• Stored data
- - -

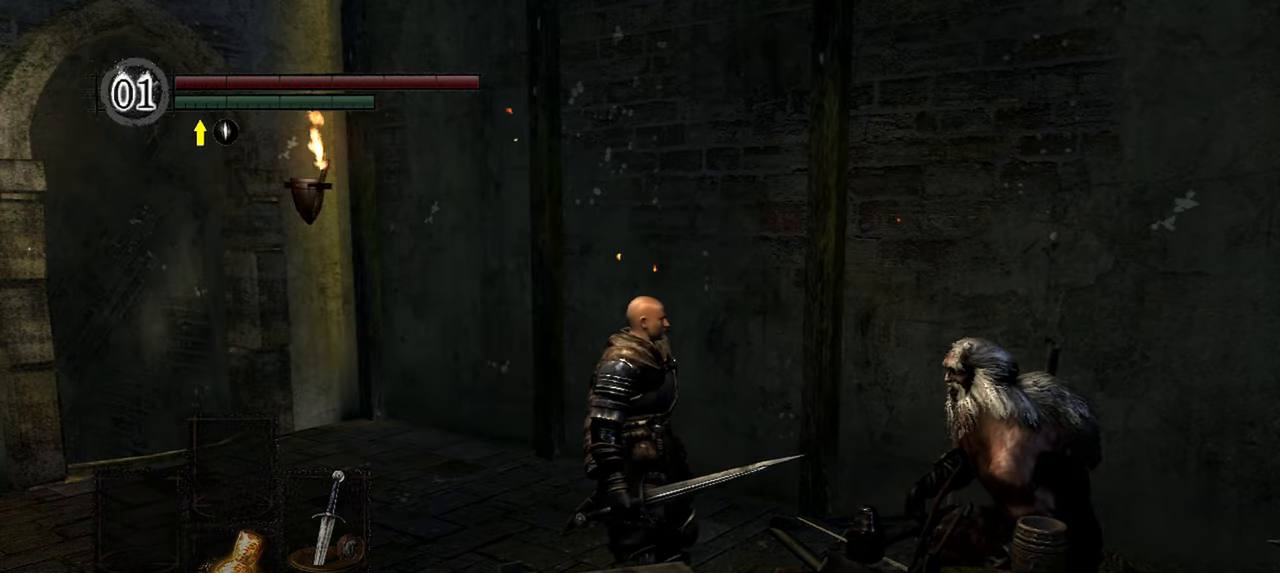
{"buttons": ["A"], "left_stick": "center", "right_stick": "center", "events": [[450, "A", "down"]]}
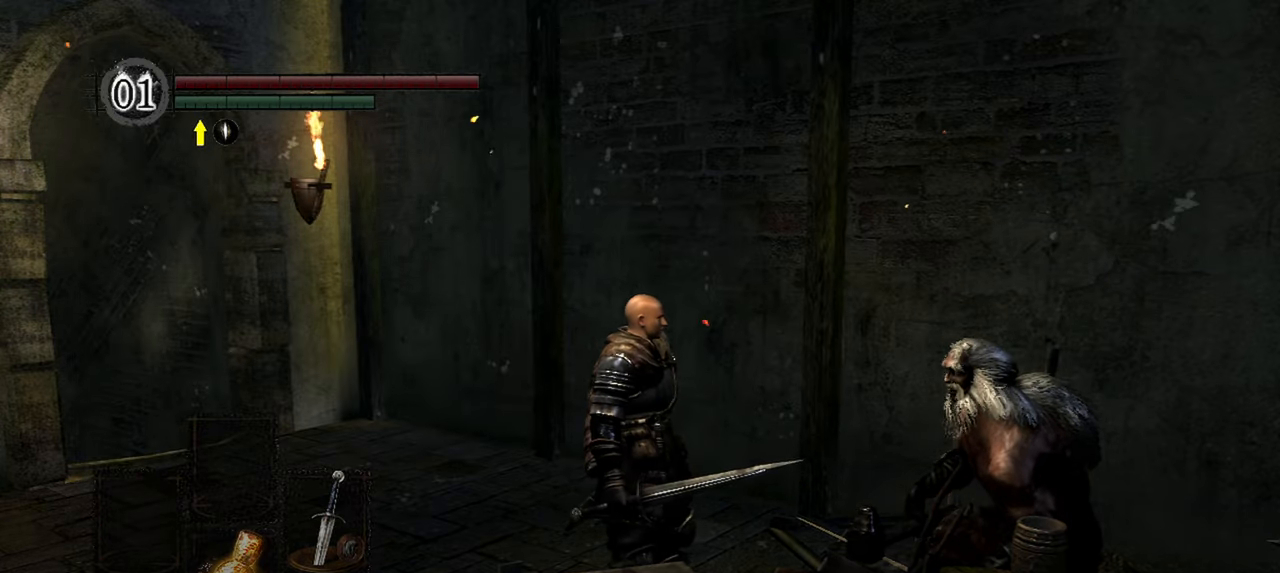
{"buttons": [], "left_stick": "center", "right_stick": "left", "events": [[83, "A", "up"], [483, "right_stick", "left"]]}
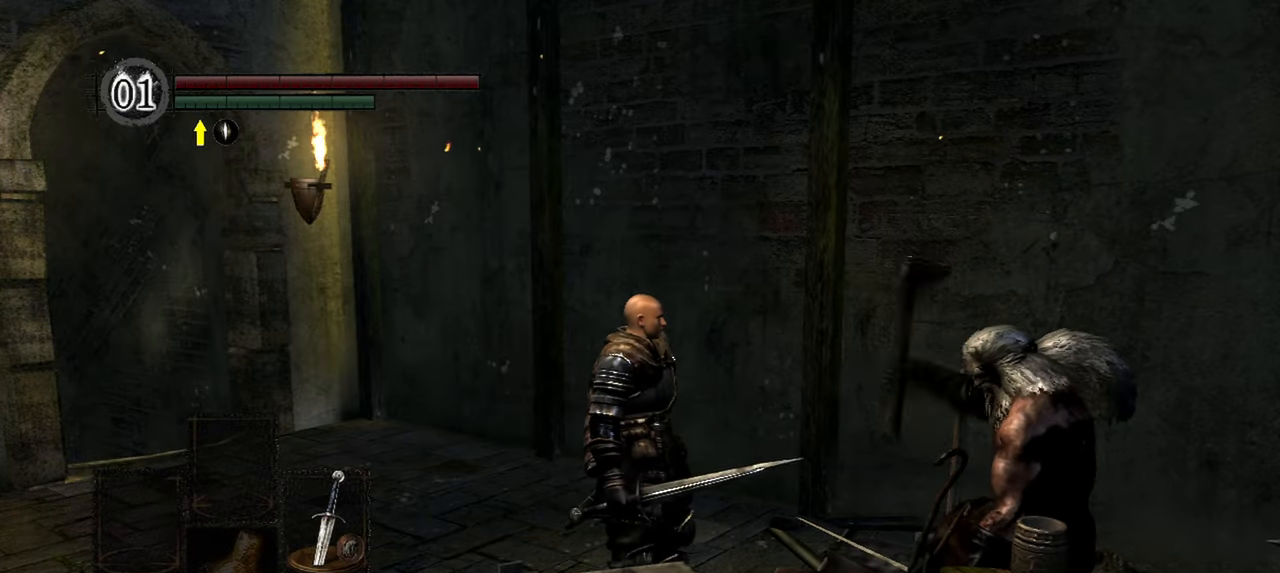
{"buttons": [], "left_stick": "center", "right_stick": "center", "events": [[283, "right_stick", "center"]]}
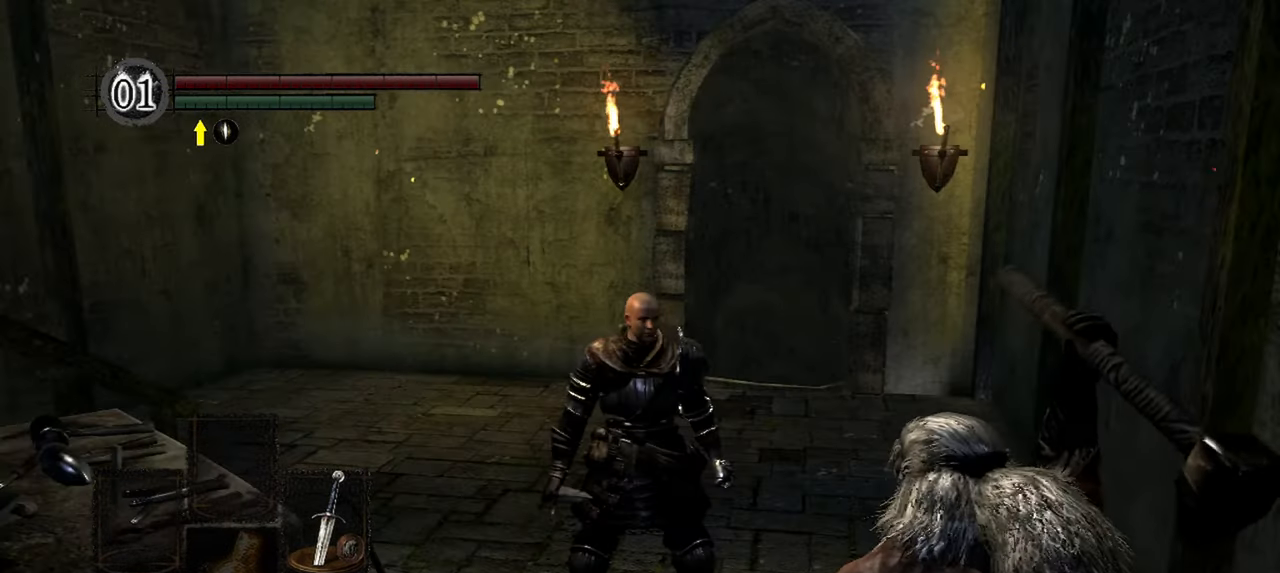
{"buttons": [], "left_stick": "up", "right_stick": "center", "events": [[33, "left_stick", "up"]]}
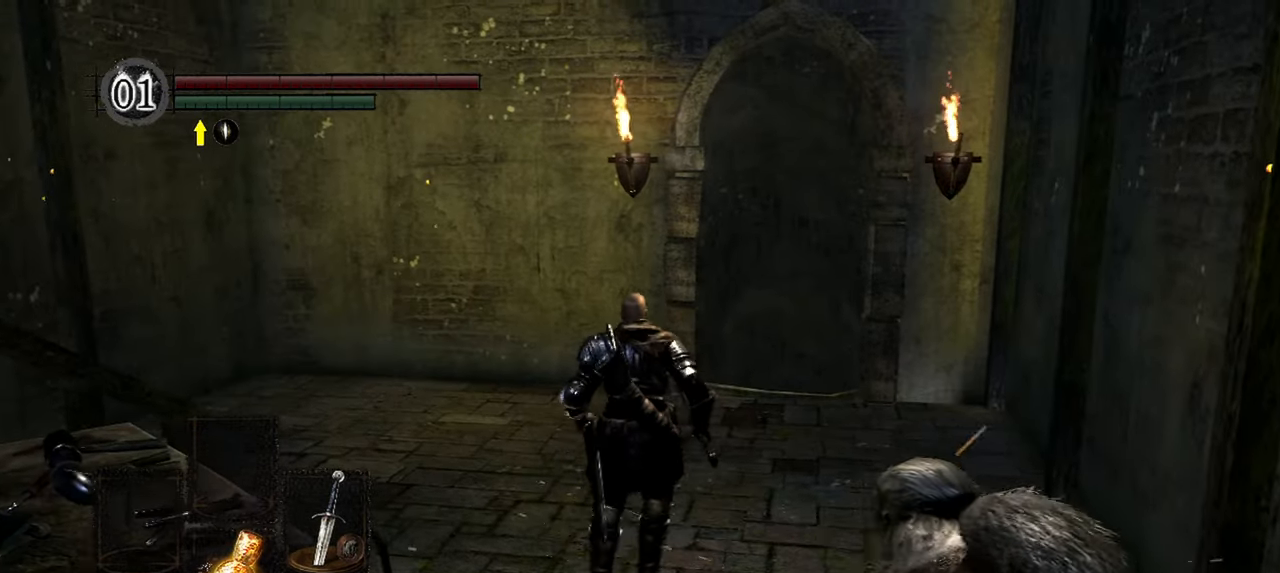
{"buttons": [], "left_stick": "center", "right_stick": "center", "events": [[183, "left_stick", "center"]]}
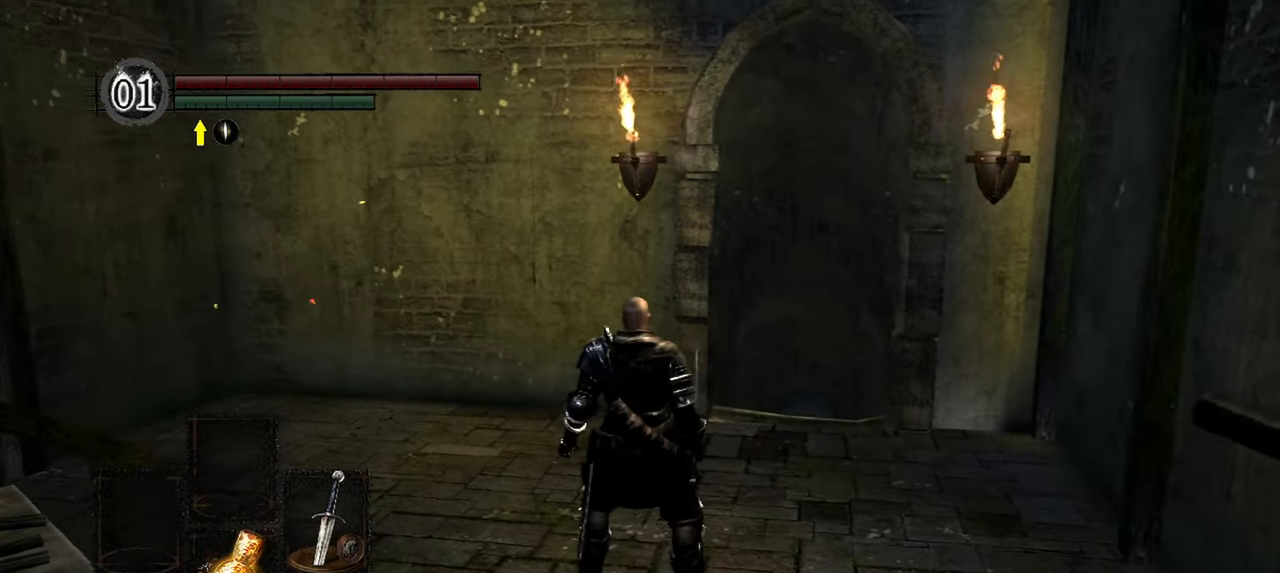
{"buttons": [], "left_stick": "center", "right_stick": "center", "events": [[67, "left_stick", "up"], [300, "START", "down"], [300, "left_stick", "center"], [417, "START", "up"]]}
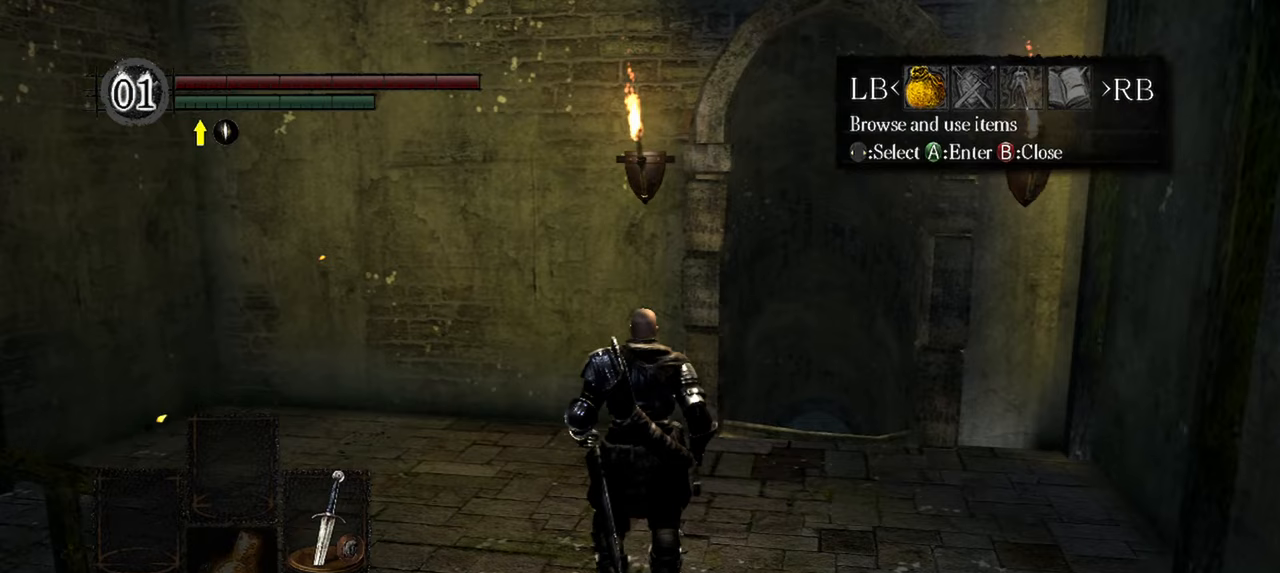
{"buttons": [], "left_stick": "center", "right_stick": "right", "events": [[417, "right_stick", "right"]]}
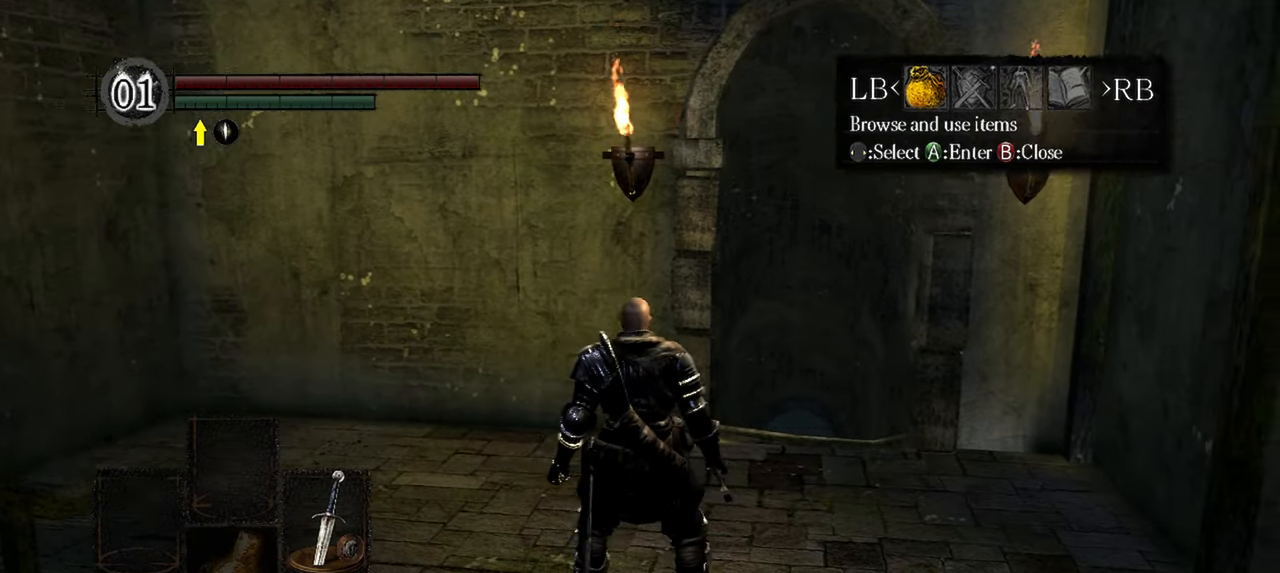
{"buttons": [], "left_stick": "center", "right_stick": "up-right", "events": [[367, "right_stick", "up-right"]]}
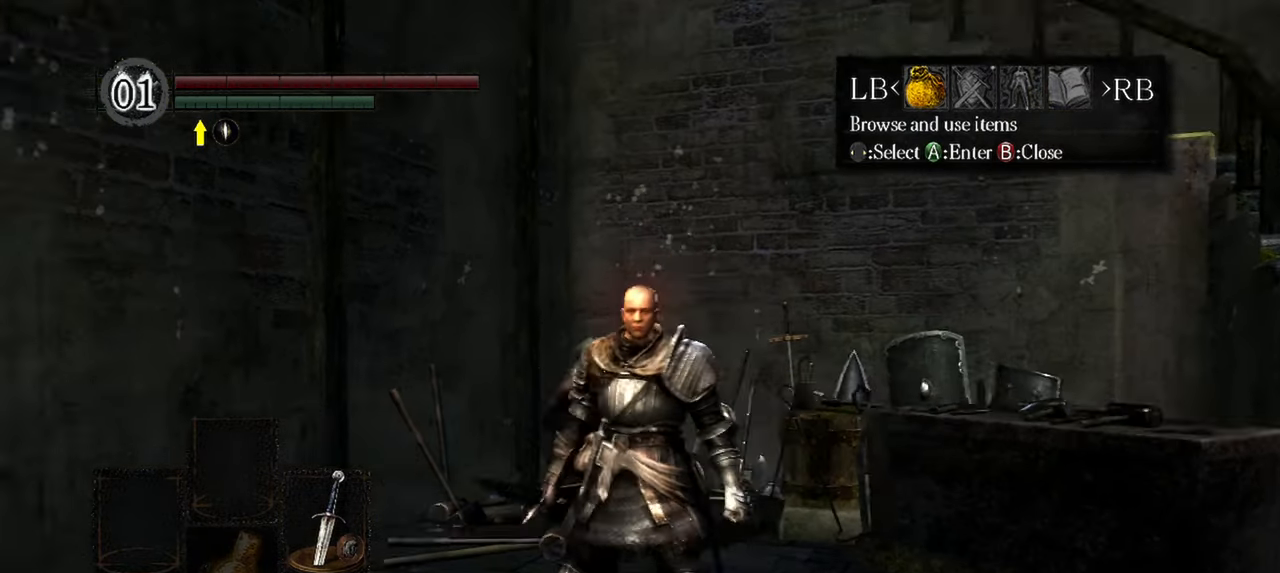
{"buttons": [], "left_stick": "center", "right_stick": "center", "events": [[50, "right_stick", "center"]]}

- - -

• Work item
Retype all entries exactly, without the images.

• Result for this task
{"buttons": ["A"], "left_stick": "center", "right_stick": "center", "events": [[450, "A", "down"]]}
{"buttons": [], "left_stick": "center", "right_stick": "left", "events": [[83, "A", "up"], [483, "right_stick", "left"]]}
{"buttons": [], "left_stick": "center", "right_stick": "center", "events": [[283, "right_stick", "center"]]}
{"buttons": [], "left_stick": "up", "right_stick": "center", "events": [[33, "left_stick", "up"]]}
{"buttons": [], "left_stick": "center", "right_stick": "center", "events": [[183, "left_stick", "center"]]}
{"buttons": [], "left_stick": "center", "right_stick": "center", "events": [[67, "left_stick", "up"], [300, "START", "down"], [300, "left_stick", "center"], [417, "START", "up"]]}
{"buttons": [], "left_stick": "center", "right_stick": "right", "events": [[417, "right_stick", "right"]]}
{"buttons": [], "left_stick": "center", "right_stick": "up-right", "events": [[367, "right_stick", "up-right"]]}
{"buttons": [], "left_stick": "center", "right_stick": "center", "events": [[50, "right_stick", "center"]]}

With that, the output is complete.